Robots
From JumbaWiki
Internet robots, also known as web crawlers or web spiders are server-side software agents that automatically scan through websites and their linked sites to map out the internet or gather updated information (data mining), most commonly used are search engine bots (such as the GoogleBot).
- There are other types of "robot" software not discussed in this article, eg spam bots. See article: Spam
Contents |
robots.txt
The robots exclusion standard or robots.txt protocol is used to prevent robots from indexing parts of a site. This is done by placing a robots.txt file in the top-most directory of the site.
Note: robots.txt can't really stop robots from indexing the site, it is merely advising the robot what you would like indexed. Well behaved bots from google, yahoo, etc will take notice of robots.txt but others will quite happily ignore it (and could even deliberately index exactly what you don't want them to! Therefore you should not rely exclusively on robots.txt to protect sensitive parts of your site.

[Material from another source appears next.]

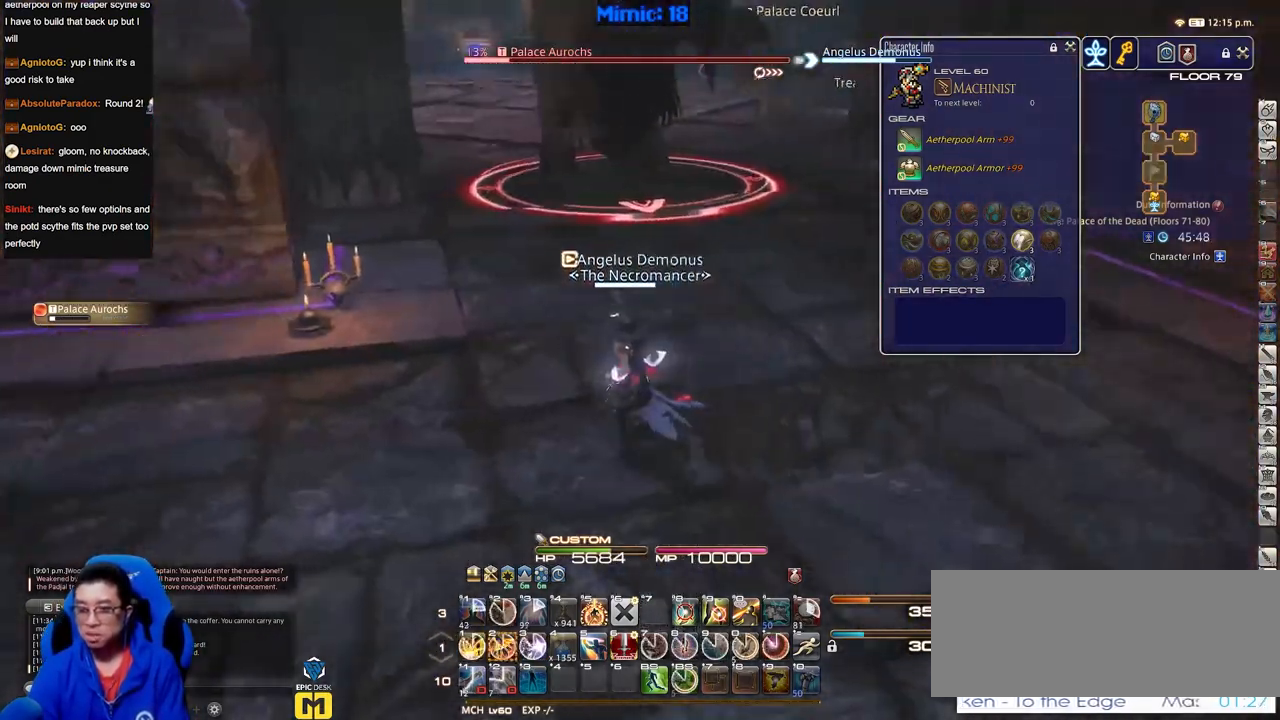
{"keys": ["d", "w"], "events": [[250, "d", "down"], [300, "p", "up"], [300, "space", "down"], [350, "a", "up"], [400, "space", "up"]]}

Changing the robots.txt file
This example keeps all robots out:
User-agent: * Disallow: /
This example keeps all robots out of 4 directories:
User-agent: * Disallow: /cgi-bin/ Disallow: /images/ Disallow: /tmp/ Disallow: /private/
This example restricts one particular bot from entering a directory
User-agent: GoogleBot Disallow: /private/
HTML robot restrictions
You can use this in the head tag to restrict links being indexed:
<meta name="robots" content="noindex,nofollow" />